LeetCode 899 - Orderly Queue

https://leetcode.com/problems/orderly-queue/

A string S of lowercase letters is given.  Then, we may make any number of moves.

In each move, we choose one of the first K letters (starting from the left), remove it, and place it at the end of the string.

Return the lexicographically smallest string we could have after any number of moves.

Example 1:

Input: S = "cba", K = 1
Output: "acb"
Explanation: 
In the first move, we move the 1st character ("c") to the end, obtaining the string "bac".
In the second move, we move the 1st character ("b") to the end, obtaining the final result "acb".

Example 2:

Input: S = "baaca", K = 3
Output: "aaabc"
Explanation: 
In the first move, we move the 1st character ("b") to the end, obtaining the string "aacab".
In the second move, we move the 3rd character ("c") to the end, obtaining the final result "aaabc".

Approach 1: Mathematical

Call the move that takes the Kth letter from the beginning and puts it on the end, a "K-kick" move.
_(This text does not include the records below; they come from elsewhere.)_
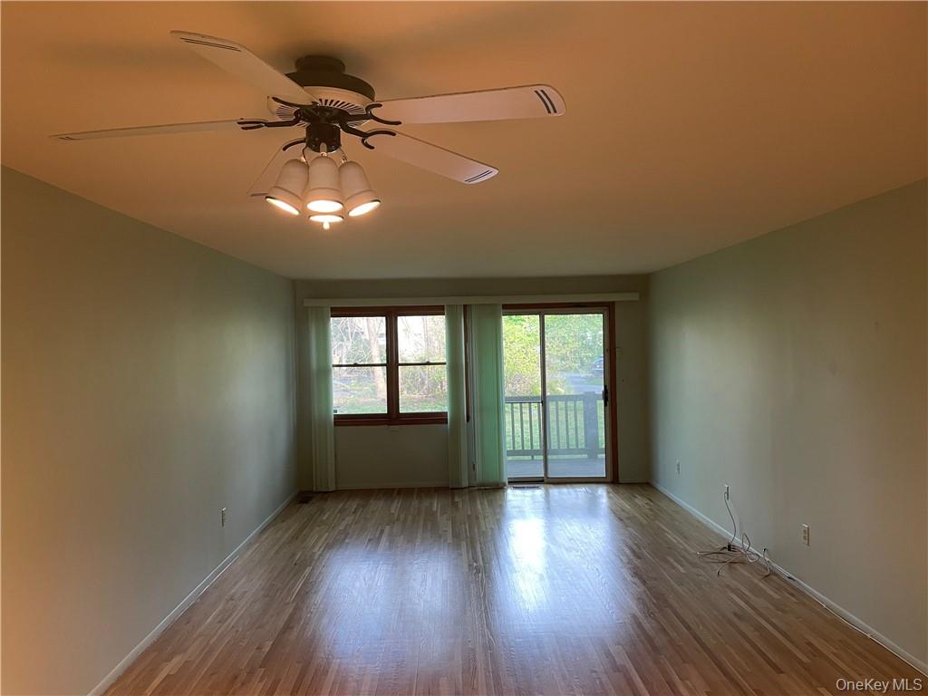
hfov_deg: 67.3
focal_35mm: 26
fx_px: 697
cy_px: 348
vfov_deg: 53.1
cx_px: 464
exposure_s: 1/60
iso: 125
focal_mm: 4.2
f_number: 1.6
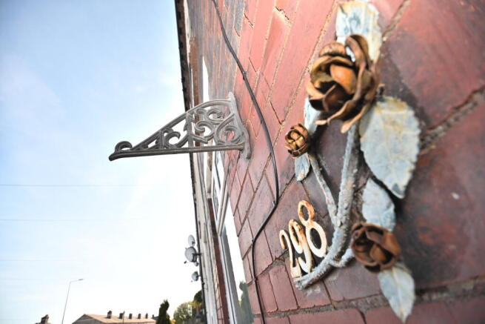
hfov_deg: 96.7
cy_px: 162
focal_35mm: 16
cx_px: 242
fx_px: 216
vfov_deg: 73.8
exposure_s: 1/250
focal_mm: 16
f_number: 5.6
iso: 100
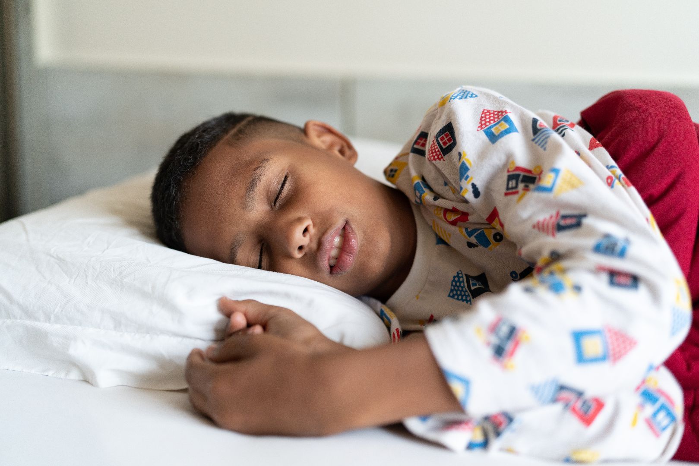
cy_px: 233
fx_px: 971
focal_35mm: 50
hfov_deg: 39.6
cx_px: 350
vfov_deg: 27.0
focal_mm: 50
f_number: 1.4
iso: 800
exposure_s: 1/800
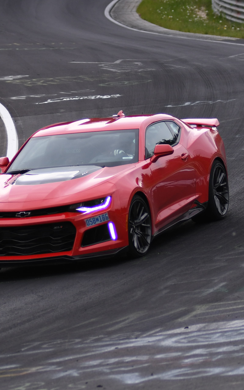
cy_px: 265
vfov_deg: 6.3
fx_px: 3523
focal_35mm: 331
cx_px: 64
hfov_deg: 4.0
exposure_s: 1/3200
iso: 400
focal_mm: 100
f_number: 2.8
Examining 1-kick moves, they let us consider the string as a "necklace" that may be rotated freely, where each bead of the necklace corresponds to a letter in the string. (Formally, this is the equivalence class under 1-kick moves.)

Examining 2-kick moves (in the context of treating the string as a necklace), they allow us to swap the positions of two adjacent beads. Thus, with 2-kick moves, every permutation of necklace is possible. (To actually construct the necklace, we bring the second smallest bead to be after the smallest, then the third smallest to be after the second smallest, and so on.)
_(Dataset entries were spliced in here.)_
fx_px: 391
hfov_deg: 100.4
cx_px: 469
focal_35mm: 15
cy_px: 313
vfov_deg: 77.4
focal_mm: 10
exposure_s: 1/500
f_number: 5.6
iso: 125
The previous insight may be difficult to find. Another strategy is to write a brute force program to examine the result of 2-kick moves - then we might notice that 2-kick moves allow any permutation of the string.

Yet another strategy might be to explicitly construct new moves based on previous moves. If we perform a 2 kick move followed by many 1 kick moves, we can move a string like "xyzzzzzz" -> "xzzzzzzy" -> "yxzzzzzz", proving we can swap the positions of any two adjacent letters.

Algorithm

If K = 1, only rotations of S are possible, and the answer is the smallest rotation.
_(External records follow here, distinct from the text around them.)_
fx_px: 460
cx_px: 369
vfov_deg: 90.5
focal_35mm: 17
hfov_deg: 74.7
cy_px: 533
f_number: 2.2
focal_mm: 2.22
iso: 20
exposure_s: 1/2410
If K > 1, any permutation of S is possible, and the answer is the letters of S written in lexicographic order.

• Time Complexity: $O(N^2)$, where $N$ is the length of S.
• Space Complexity: $O(N^2)$. 

  public String orderlyQueue(String S, int K) {

    if (K == 1) {

      String ans = S;

      for (int i = 0; i < S.length(); ++i) {

        String T = S.substring(i) + S.substring(0, i);

        if (T.compareTo(ans) < 0)

          ans = T;

      }

      return ans;

    } else {

      char[] ca = S.toCharArray();

      Arrays.sort(ca);

      return new String(ca);

    }

  }

https://leetcode.com/problems/orderly-queue/discuss/165878/C%2B%2BJavaPython-Sort-String-or-Rotate-String

First, this is string rotation.
12345 -> 23451 -> 34512 -> 45123 -> 51234
I use number instead of letters to make it clear.

If K == 1, we can only rotate the whole string.
There are S.length different states and
we return the lexicographically smallest string.

If K > 1, it means we can:

1. rotate the whole string,
2. rotate the whole string except the first letter.
   012345 -> 023451 -> 034512 -> 045123 -> 051234

We can rotate i+1th big letter to the start (method 1),
then rotate ith big letter to the end (method 2).
2XXX01 -> XXX012

In this way, we can bubble sort the whole string lexicographically.
So just return sorted string.

    public String orderlyQueue(String S, int K) {
        if (K > 1) {
            char S2[] = S.toCharArray();
            Arrays.sort(S2);
            return new String(S2);
        }
        String res = S;
        for (int i = 1; i < S.length(); i++) {
            String tmp = S.substring(i) + S.substring(0, i);
            if (res.compareTo(tmp) > 0) res = tmp;
        }
        return res;
    }

Another way to generate rotate strings
which would be more efficient 12ms->8ms (Java)

        String res = S;
        String doubleS = S + S;
        for (int i = 1; i < S.length(); i++) {
            String rotate = doubleS.substring(i, i + S.length());
            if (res.compareTo(rotate) > 0)
                res = rotate;
        }

Actually, when K>=2, we can prove that we can use the first 2 elements as a buffer to swap any two adjacent characters. Since we can reach any permutation by swapping adjacent characters (like bubble sort), in this case the minimal reachable permutation is the sorted S.

Assume that we want to swap S[i] and S[i+1], we can first pop first i-1 characters to the end, then pop i+1 and i, finally pop i+2~end.

Example:
K=2 S=bacdb Assume that we want to swap S[1] = a and S[2] = c

bacdb // initial
acdbb // pop first b to the end
dbbca // first pop S[2]=c, then pop S[1]=a
bbcad // pop S[3] = d
bcadb // pop S[4] = b, a and c are swapped!

https://leetcode.com/problems/orderly-queue/discuss/165857/Java-Simple-Solution-12-ms

When K >= 2, you can swap any two character in the string.

    public String orderlyQueue(String S, int K) {
        if(K == 1) return slideString(S);
        char[] arr = S.toCharArray();
        Arrays.sort(arr);
        return new String(arr);
    }
    
    public String slideString(String S) {
        String res = S, cur = S;
        for(int i = 0; i < S.length(); i ++) {
            cur = cur.substring(1) + cur.charAt(0);
            if(cur.compareTo(res) < 0) 
                res = cur;
        }
        return res;
    }